Repossessed cars will be sold by September
Kenyan ministers have been told to give up their plush cars and limit themselves to a single vehicle with a small fuel-efficient engine.
All extra cars and those with an engine capacity of more than 1,800 cc will be confiscated and sold by September, the finance minister said.
Money from their sale will be used to house those still displaced after last year's post-election violence, he said.
Some 300,000 people fled their homes and thousands still live in camps.
But Uhuru Kenyatta, who is finance minister in the power-sharing government that took office in April 2008 after a deal to end the violence, did not give any further details about how the internally displaced people would benefit.
The large power-sharing cabinet has come in for criticism for its cost to the taxpayer.
And the BBC's Noel Mwakugu in the capital, Nairobi, says people are sceptical about whether ministers will actually give up their flash cars.
A similar proposal was made in last year's budget, but never carried out.
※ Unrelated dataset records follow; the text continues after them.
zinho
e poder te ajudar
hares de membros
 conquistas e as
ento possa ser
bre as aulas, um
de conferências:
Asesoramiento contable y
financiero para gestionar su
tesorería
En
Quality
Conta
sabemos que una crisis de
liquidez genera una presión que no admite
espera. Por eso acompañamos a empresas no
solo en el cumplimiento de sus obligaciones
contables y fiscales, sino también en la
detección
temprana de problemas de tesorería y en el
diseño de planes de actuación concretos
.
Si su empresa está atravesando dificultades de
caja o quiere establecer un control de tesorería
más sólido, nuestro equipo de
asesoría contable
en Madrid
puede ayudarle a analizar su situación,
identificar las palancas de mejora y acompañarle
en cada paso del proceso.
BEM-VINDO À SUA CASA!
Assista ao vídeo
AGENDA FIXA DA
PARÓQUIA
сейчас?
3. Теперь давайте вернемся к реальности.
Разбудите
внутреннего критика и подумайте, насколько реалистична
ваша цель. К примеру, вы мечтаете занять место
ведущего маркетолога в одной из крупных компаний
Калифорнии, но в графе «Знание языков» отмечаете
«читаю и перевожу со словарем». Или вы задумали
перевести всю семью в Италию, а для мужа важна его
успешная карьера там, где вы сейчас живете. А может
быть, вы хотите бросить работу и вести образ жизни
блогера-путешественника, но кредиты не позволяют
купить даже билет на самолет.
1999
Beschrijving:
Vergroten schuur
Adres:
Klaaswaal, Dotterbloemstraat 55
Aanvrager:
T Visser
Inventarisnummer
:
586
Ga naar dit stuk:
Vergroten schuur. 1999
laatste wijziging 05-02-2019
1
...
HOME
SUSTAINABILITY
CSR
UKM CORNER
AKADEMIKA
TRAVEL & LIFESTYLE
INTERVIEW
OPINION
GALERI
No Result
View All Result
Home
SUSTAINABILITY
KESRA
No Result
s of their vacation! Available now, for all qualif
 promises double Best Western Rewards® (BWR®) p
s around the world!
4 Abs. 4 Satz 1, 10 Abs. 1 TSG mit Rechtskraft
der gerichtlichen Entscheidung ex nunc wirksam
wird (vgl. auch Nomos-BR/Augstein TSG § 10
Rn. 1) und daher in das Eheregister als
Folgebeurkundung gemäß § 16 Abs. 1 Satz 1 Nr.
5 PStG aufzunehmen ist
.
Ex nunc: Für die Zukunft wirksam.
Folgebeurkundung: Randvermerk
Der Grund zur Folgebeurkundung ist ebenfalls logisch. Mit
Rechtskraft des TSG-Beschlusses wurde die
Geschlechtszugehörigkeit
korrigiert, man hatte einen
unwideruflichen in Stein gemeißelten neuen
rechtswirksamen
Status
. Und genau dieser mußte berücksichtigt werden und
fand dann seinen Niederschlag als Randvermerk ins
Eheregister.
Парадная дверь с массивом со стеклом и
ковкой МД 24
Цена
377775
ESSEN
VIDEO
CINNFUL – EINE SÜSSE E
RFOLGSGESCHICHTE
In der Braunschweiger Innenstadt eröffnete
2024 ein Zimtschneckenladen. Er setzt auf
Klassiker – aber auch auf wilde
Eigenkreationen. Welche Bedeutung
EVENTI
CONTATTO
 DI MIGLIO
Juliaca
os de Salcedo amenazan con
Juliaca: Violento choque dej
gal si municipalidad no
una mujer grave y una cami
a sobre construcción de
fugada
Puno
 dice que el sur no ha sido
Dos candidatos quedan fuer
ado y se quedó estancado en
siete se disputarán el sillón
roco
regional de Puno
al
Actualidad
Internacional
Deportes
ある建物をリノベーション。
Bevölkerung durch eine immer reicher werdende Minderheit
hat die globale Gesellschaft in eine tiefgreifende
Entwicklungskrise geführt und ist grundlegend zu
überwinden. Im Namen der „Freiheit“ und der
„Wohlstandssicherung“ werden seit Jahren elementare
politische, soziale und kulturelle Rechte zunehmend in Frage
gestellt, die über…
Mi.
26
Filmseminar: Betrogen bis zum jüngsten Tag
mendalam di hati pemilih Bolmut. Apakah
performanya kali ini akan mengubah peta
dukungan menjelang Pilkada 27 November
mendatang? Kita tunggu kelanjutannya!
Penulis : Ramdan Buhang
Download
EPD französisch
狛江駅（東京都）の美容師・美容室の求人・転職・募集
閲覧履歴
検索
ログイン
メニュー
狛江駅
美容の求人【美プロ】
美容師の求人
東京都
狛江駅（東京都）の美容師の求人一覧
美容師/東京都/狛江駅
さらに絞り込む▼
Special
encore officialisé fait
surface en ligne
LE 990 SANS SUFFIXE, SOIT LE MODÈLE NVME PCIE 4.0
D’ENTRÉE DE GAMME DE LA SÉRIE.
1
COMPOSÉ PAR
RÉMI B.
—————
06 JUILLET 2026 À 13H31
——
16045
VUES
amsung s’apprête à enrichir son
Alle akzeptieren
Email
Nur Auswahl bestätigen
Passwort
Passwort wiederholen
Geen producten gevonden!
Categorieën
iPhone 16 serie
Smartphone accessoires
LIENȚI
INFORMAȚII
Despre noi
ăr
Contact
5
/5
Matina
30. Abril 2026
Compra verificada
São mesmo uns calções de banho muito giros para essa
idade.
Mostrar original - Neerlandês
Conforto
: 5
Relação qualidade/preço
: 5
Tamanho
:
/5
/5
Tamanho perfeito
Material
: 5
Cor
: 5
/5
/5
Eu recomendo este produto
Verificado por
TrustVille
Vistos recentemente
However, Mr Kenyatta arrived at parliament to deliver his budget in a relatively modest Volkswagen Passat (2,000 cc) rather that the 3,000 cc S-Class Mercedes usually favoured by ministers, our reporter says.
He also announced a moratorium on the purchase of government vehicles and said officials with a car would be given a monthly fuel allowance.
"I have discussed all these measures with the prime minister and the president and let me clarify that no official vehicle is exempt," he was quoted by Kenya's Capital FM as saying.